Klayman put a clear emphasis on the non-white narrative throughout the film. Whether it's Asian Americans like Phil Yu, from Angry Asian Man, commenting on the company's racist graphic tees, or former employee Samantha Elauf who took a case to the Supreme Court regarding her wearing a hijab while on duty. An important takeaway from the way this story is structured is that these perspectives always existed but didn't have a standard outlet until social media came into play, regardless of the news coverage it did get.
The doccie ends with ten or so minutes dedicated to what happened after Abercrombie & Fitch lost its allure.

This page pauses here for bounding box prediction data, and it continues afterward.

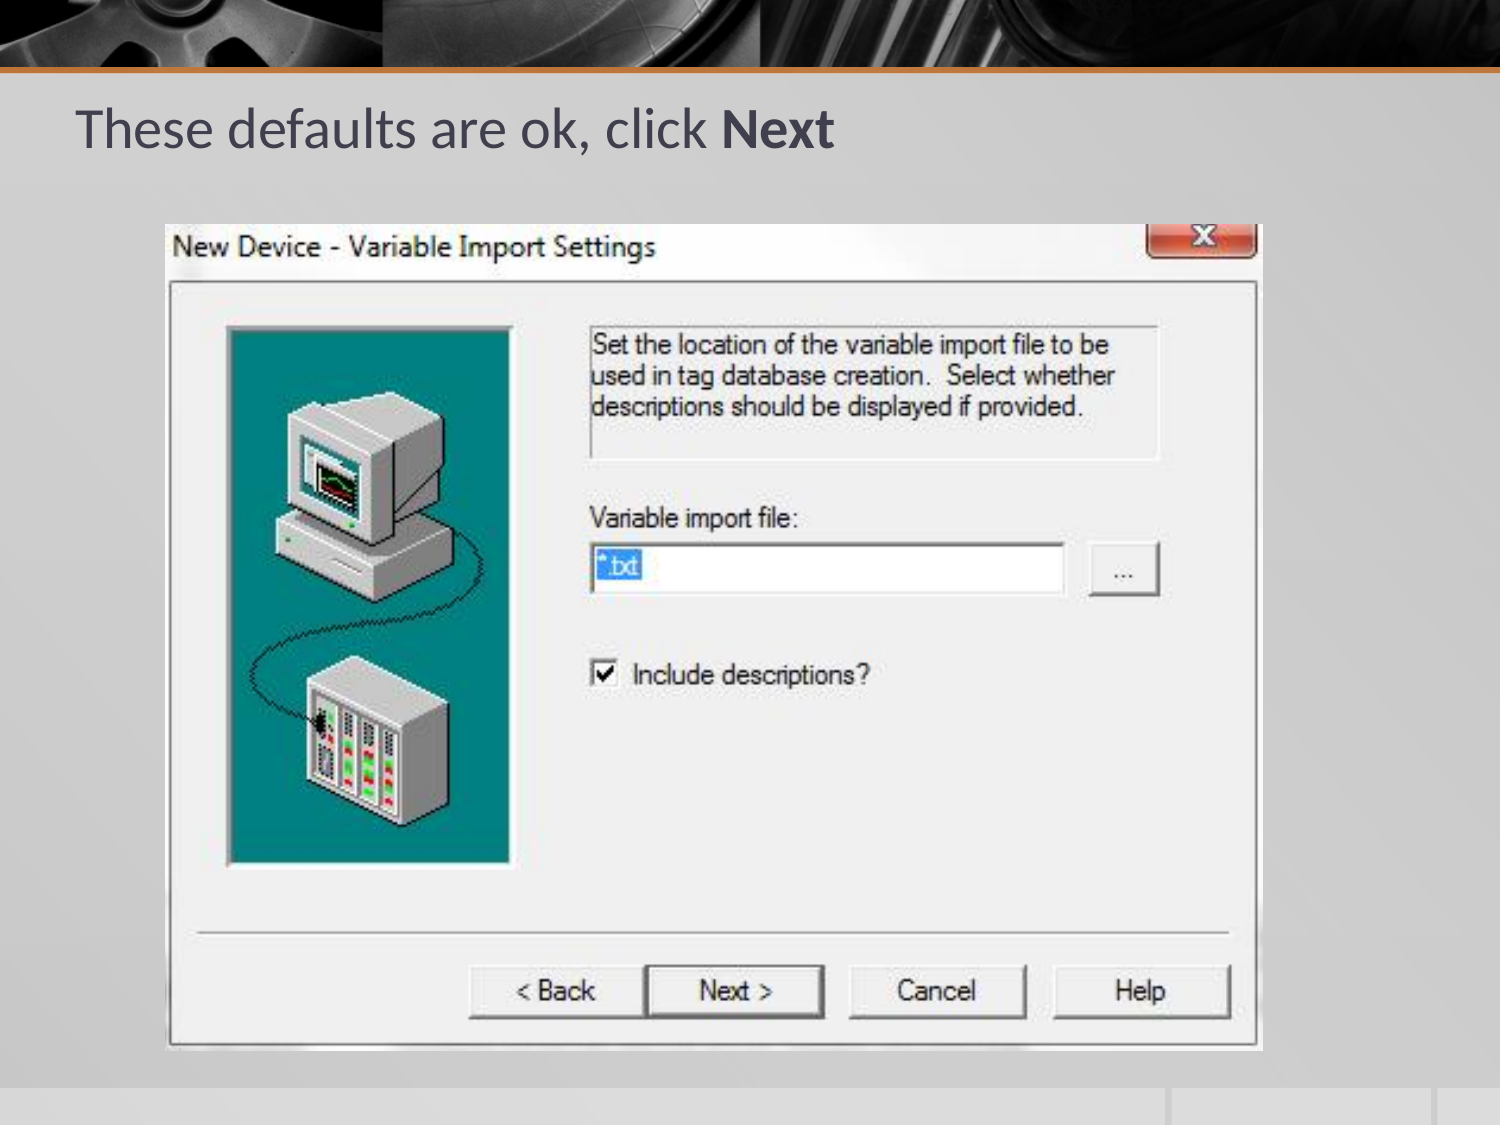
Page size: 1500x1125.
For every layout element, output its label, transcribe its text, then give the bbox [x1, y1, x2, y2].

title These defaults are ok, click Next [75, 50, 1425, 200]
picture [0, 0, 1500, 67]
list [165, 224, 1263, 1052]
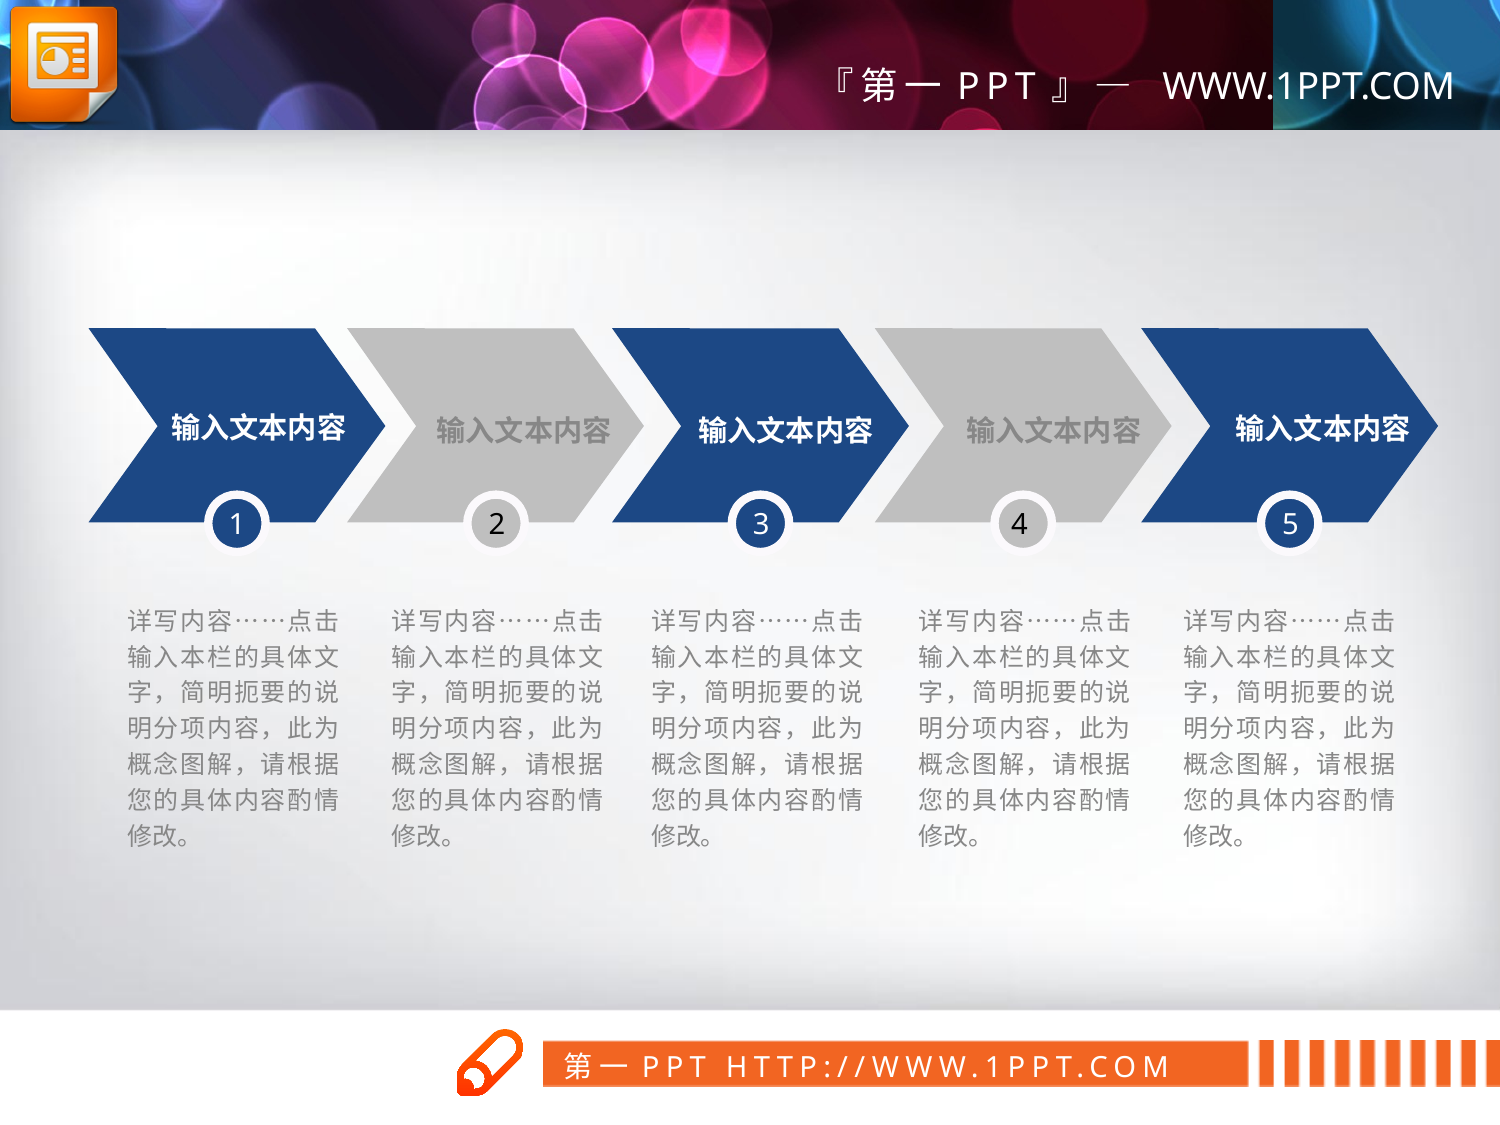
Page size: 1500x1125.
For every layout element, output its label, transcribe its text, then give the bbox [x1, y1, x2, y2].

text_box 详写内容……点击输入本栏的具体文字，简明扼要的说明分项内容，此为概念图解，请根据您的具体内容酌情修改。 [391, 599, 604, 851]
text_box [467, 494, 525, 553]
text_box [874, 327, 1139, 523]
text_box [731, 494, 790, 553]
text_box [1140, 327, 1439, 523]
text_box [346, 327, 610, 523]
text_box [88, 327, 345, 523]
text_box 详写内容……点击输入本栏的具体文字，简明扼要的说明分项内容，此为概念图解，请根据您的具体内容酌情修改。 [127, 599, 340, 851]
text_box 详写内容……点击输入本栏的具体文字，简明扼要的说明分项内容，此为概念图解，请根据您的具体内容酌情修改。 [651, 599, 864, 851]
picture [0, 0, 1500, 1012]
picture [543, 1040, 1500, 1087]
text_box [994, 494, 1053, 553]
text_box 详写内容……点击输入本栏的具体文字，简明扼要的说明分项内容，此为概念图解，请根据您的具体内容酌情修改。 [1183, 599, 1396, 851]
text_box 详写内容……点击输入本栏的具体文字，简明扼要的说明分项内容，此为概念图解，请根据您的具体内容酌情修改。 [919, 599, 1132, 851]
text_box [1260, 494, 1319, 553]
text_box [207, 494, 266, 553]
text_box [611, 327, 873, 523]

Jeffries walked away with a fat retirement package in 2014, and new CEO Fran Horowitz came on board in 2017, totally rebranding the retail store.
One thing that bothered me was the lack of elaboration on how consumer mentality changed after the late '90s. In the 21st century, youth cool is about individuality, rather than opting for whatever the 'cool kids' are wearing to the mall.
We very clearly see that between 1996 and 2004, Abercrombie & Fitch ruled the mall. But something changed in the mid-2000s, and I don't feel like the factors that converged to make the brand go stale are focussed on enough.
All that I was left with after watching the film is one question: Why did they even bother rebranding because, honestly, with Abercrombie & Fitch's checkered past, it's hard to see how it will give them the clean slate it is looking for.